ASSIGNED TASK.
Set out every line of the material below as a Markdown table with the columns "Row" and "Line", numbering the rows and skipping blank lines. Leave the pictures out.

SOURCE DATA.
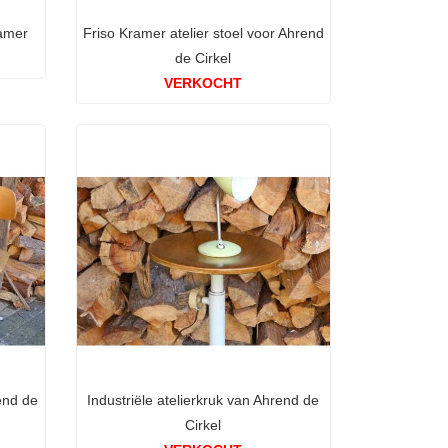
ramer
Friso Kramer atelier stoel voor Ahrend
de Cirkel
VERKOCHT
rend de
Industriële atelierkruk van Ahrend de
Cirkel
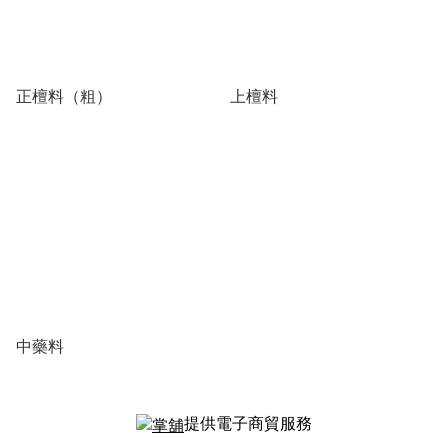
正檀料（粗）
上檀料
中藥料
提供電子商貿服務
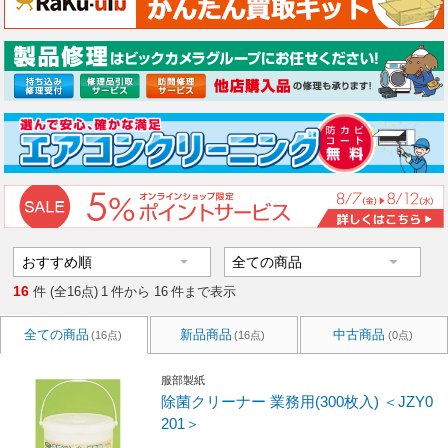
16
件 (全16点)
1
件から
16
件まで表示
全ての商品
新品商品
中古商品
(16点)
(16点)
(0点)
服部製紙
除菌クリーナー 業務用(300枚入) ＜JZY0
201＞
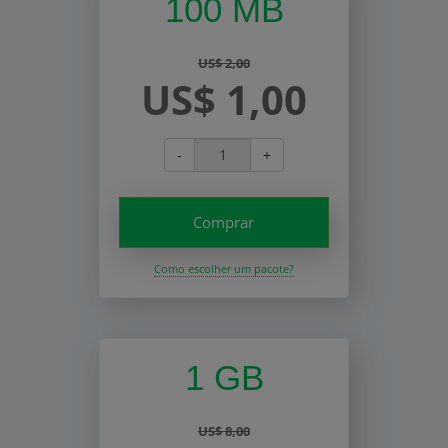
100 MB
US$ 2,00
US$ 1,00
-
+
Comprar
Como escolher um pacote?
1 GB
US$ 8,00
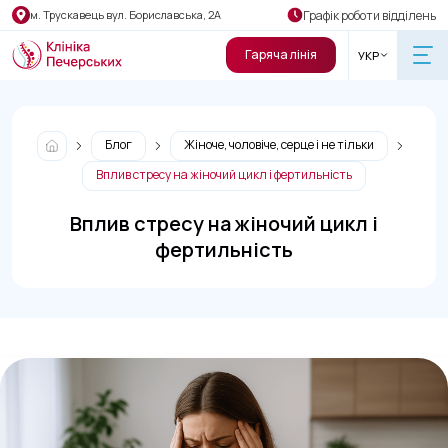
Графік роботи відділень
м. Трускавець вул. Бориславська, 2А
Гаряча лінія
УКР
Блог
Жіноче, чоловіче, серце і не тільки
Вплив стресу на жіночий цикл і фертильність
Вплив стресу на жіночий цикл і
фертильність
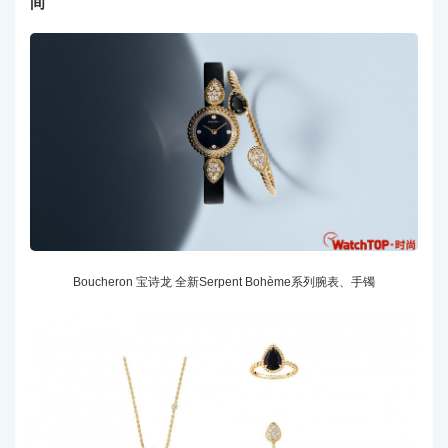
间
Boucheron 宝诗龙 全新Serpent Bohème系列腕表、手镯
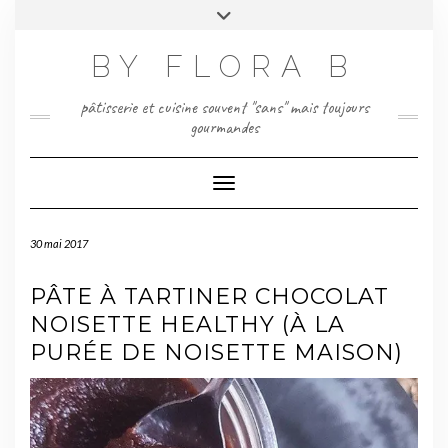
Skip
Toggle
to
header
content
BY FLORA B
pâtisserie et cuisine souvent "sans" mais toujours
gourmandes
Toggle Navigation
30 mai 2017
PÂTE À TARTINER CHOCOLAT
NOISETTE HEALTHY (À LA
PURÉE DE NOISETTE MAISON)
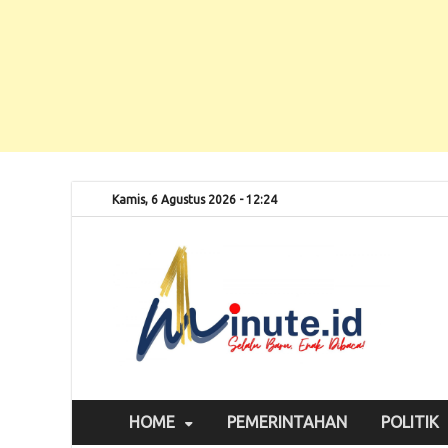
Kamis, 6 Agustus 2026 - 12:24
Selalu
1m
HOME
PEMERINTAHAN
POLITIK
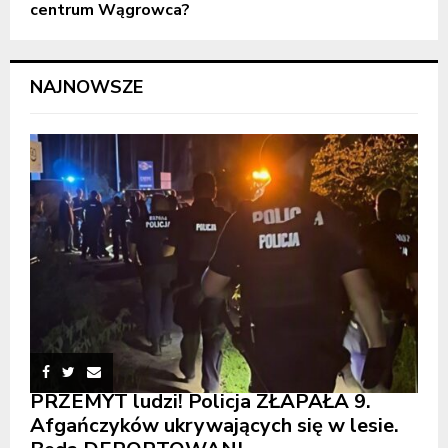
centrum Wągrowca?
NAJNOWSZE
PRZEMYT ludzi! Policja ZŁAPAŁA 9.
Afgańczyków ukrywających się w lesie.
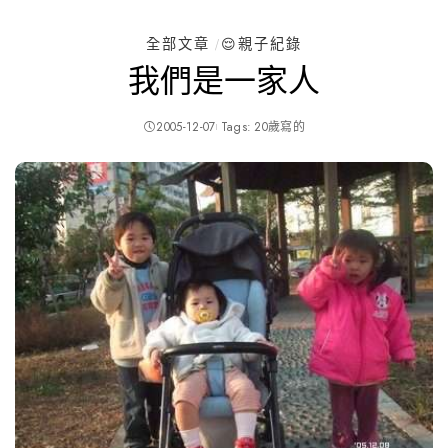
全部文章
😌親子紀錄
我們是一家人
2005-12-07
Tags:
20歲寫的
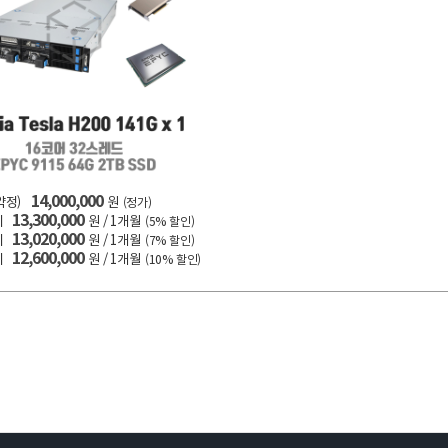
14,000,000
약정)
원
(정가)
13,300,000
시
원 / 1개월
(5% 할인)
13,020,000
시
원 / 1개월
(7% 할인)
12,600,000
시
원 / 1개월
(10% 할인)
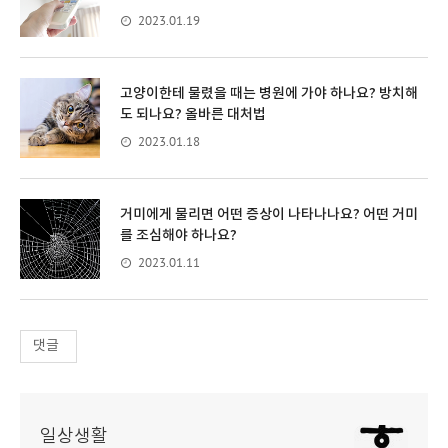
2023.01.19
고양이한테 물렸을 때는 병원에 가야 하나요? 방치해
도 되나요? 올바른 대처법
2023.01.18
거미에게 물리면 어떤 증상이 나타나나요? 어떤 거미
를 조심해야 하나요?
2023.01.11
댓글
일상생활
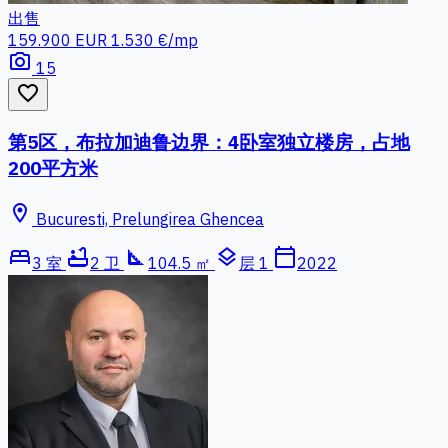
出售
159.900 EUR
1.530 €/mp
photo_camera
15
favorite_border
第5区，布拉加迪鲁边界：4卧室独立楼房，占地
200平方米
location_on
Bucuresti, Prelungirea Ghencea
bed
bathtub
square_foot
layers
calendar_today
3 室
2 卫
104.5 ㎡
层 1
2022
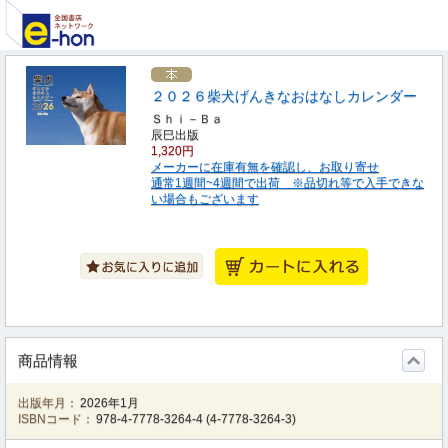
２０２６柴犬げんきなおはなしカレンダー
Ｓｈｉ－Ｂａ
辰巳出版
1,320円
メーカーに在庫有無を確認し、お取り寄せ
通常1週間~4週間で出荷 ※品切れ等で入手できな
い場合もございます
商品情報
出版年月：
2026年1月
ISBNコード：
978-4-7778-3264-4
(
4-7778-3264-3
)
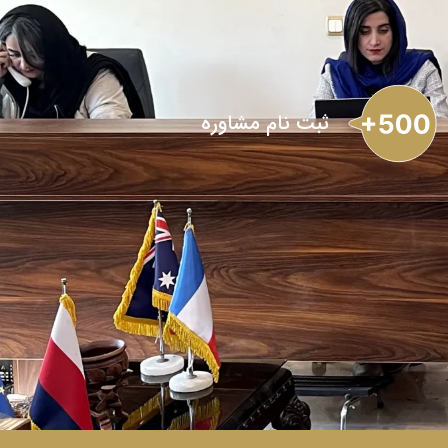
ثبت نام مشاوره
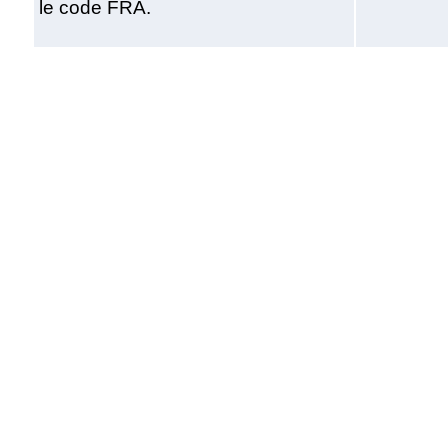
le code FRA.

RESPONSE AREA.
| Row | Line |
|---|---|
| 1 | ramer |
| 2 | Friso Kramer atelier stoel voor Ahrend |
| 3 | de Cirkel |
| 4 | VERKOCHT |
| 5 | rend de |
| 6 | Industriële atelierkruk van Ahrend de |
| 7 | Cirkel |
| 8 | 正檀料（粗） |
| 9 | 上檀料 |
| 10 | 中藥料 |
| 11 | 提供電子商貿服務 |
| 12 | 16 |
| 13 | 件 (全16点) |
| 14 | 1 |
| 15 | 件から |
| 16 | 16 |
| 17 | 件まで表示 |
| 18 | 全ての商品 |
| 19 | 新品商品 |
| 20 | 中古商品 |
| 21 | (16点) |
| 22 | (16点) |
| 23 | (0点) |
| 24 | 服部製紙 |
| 25 | 除菌クリーナー 業務用(300枚入) ＜JZY0 |
| 26 | 201＞ |
| 27 | 100 MB |
| 28 | US$ 2,00 |
| 29 | US$ 1,00 |
| 30 | - |
| 31 | + |
| 32 | Comprar |
| 33 | Como escolher um pacote? |
| 34 | 1 GB |
| 35 | US$ 8,00 |
| 36 | Графік роботи відділень |
| 37 | м. Трускавець вул. Бориславська, 2А |
| 38 | Гаряча лінія |
| 39 | УКР |
| 40 | Блог |
| 41 | Жіноче, чоловіче, серце і не тільки |
| 42 | Вплив стресу на жіночий цикл і фертильність |
| 43 | Вплив стресу на жіночий цикл і |
| 44 | фертильність |
| 45 | 间 |
| 46 | Boucheron 宝诗龙 全新Serpent Bohème系列腕表、手镯 |
| 47 | Skip |
| 48 | Toggle |
| 49 | to |
| 50 | header |
| 51 | content |
| 52 | BY FLORA B |
| 53 | pâtisserie et cuisine souvent "sans" mais toujours |
| 54 | gourmandes |
| 55 | Toggle Navigation |
| 56 | 30 mai 2017 |
| 57 | PÂTE À TARTINER CHOCOLAT |
| 58 | NOISETTE HEALTHY (À LA |
| 59 | PURÉE DE NOISETTE MAISON) |
| 60 | Kamis, 6 Agustus 2026 - 12:24 |
| 61 | Selalu |
| 62 | 1m |
| 63 | HOME |
| 64 | PEMERINTAHAN |
| 65 | POLITIK |
| 66 | centrum Wągrowca? |
| 67 | NAJNOWSZE |
| 68 | PRZEMYT ludzi! Policja ZŁAPAŁA 9. |
| 69 | Afgańczyków ukrywających się w lesie. |
| 70 | 全部文章 |
| 71 | 😌親子紀錄 |
| 72 | 我們是一家人 |
| 73 | 2005-12-07 |
| 74 | Tags: |
| 75 | 20歲寫的 |
| 76 | 14,000,000 |
| 77 | 약정) |
| 78 | 원 |
| 79 | (정가) |
| 80 | 13,300,000 |
| 81 | 시 |
| 82 | 원 / 1개월 |
| 83 | (5% 할인) |
| 84 | 13,020,000 |
| 85 | 시 |
| 86 | 원 / 1개월 |
| 87 | (7% 할인) |
| 88 | 12,600,000 |
| 89 | 시 |
| 90 | 원 / 1개월 |
| 91 | (10% 할인) |
| 92 | 2023.01.19 |
| 93 | 고양이한테 물렸을 때는 병원에 가야 하나요? 방치해 |
| 94 | 도 되나요? 올바른 대처법 |
| 95 | 2023.01.18 |
| 96 | 거미에게 물리면 어떤 증상이 나타나나요? 어떤 거미 |
| 97 | 를 조심해야 하나요? |
| 98 | 2023.01.11 |
| 99 | 댓글 |
| 100 | 일상생활 |
| 101 | 出售 |
| 102 | 159.900 EUR |
| 103 | 1.530 €/mp |
| 104 | photo_camera |
| 105 | 15 |
| 106 | favorite_border |
| 107 | 第5区，布拉加迪鲁边界：4卧室独立楼房，占地 |
| 108 | 200平方米 |
| 109 | location_on |
| 110 | Bucuresti, Prelungirea Ghencea |
| 111 | bed |
| 112 | bathtub |
| 113 | square_foot |
| 114 | layers |
| 115 | calendar_today |
| 116 | 3 室 |
| 117 | 2 卫 |
| 118 | 104.5 ㎡ |
| 119 | 层 1 |
| 120 | 2022 |
| 121 | ２０２６柴犬げんきなおはなしカレンダー |
| 122 | Ｓｈｉ－Ｂａ |
| 123 | 辰巳出版 |
| 124 | 1,320円 |
| 125 | メーカーに在庫有無を確認し、お取り寄せ |
| 126 | 通常1週間~4週間で出荷 ※品切れ等で入手できな |
| 127 | い場合もございます |
| 128 | 商品情報 |
| 129 | 出版年月： |
| 130 | 2026年1月 |
| 131 | ISBNコード： |
| 132 | 978-4-7778-3264-4 |
| 133 | ( |
| 134 | 4-7778-3264-3 |
| 135 | ) |
| 136 | ثبت نام مشاوره |
| 137 | le code FRA. |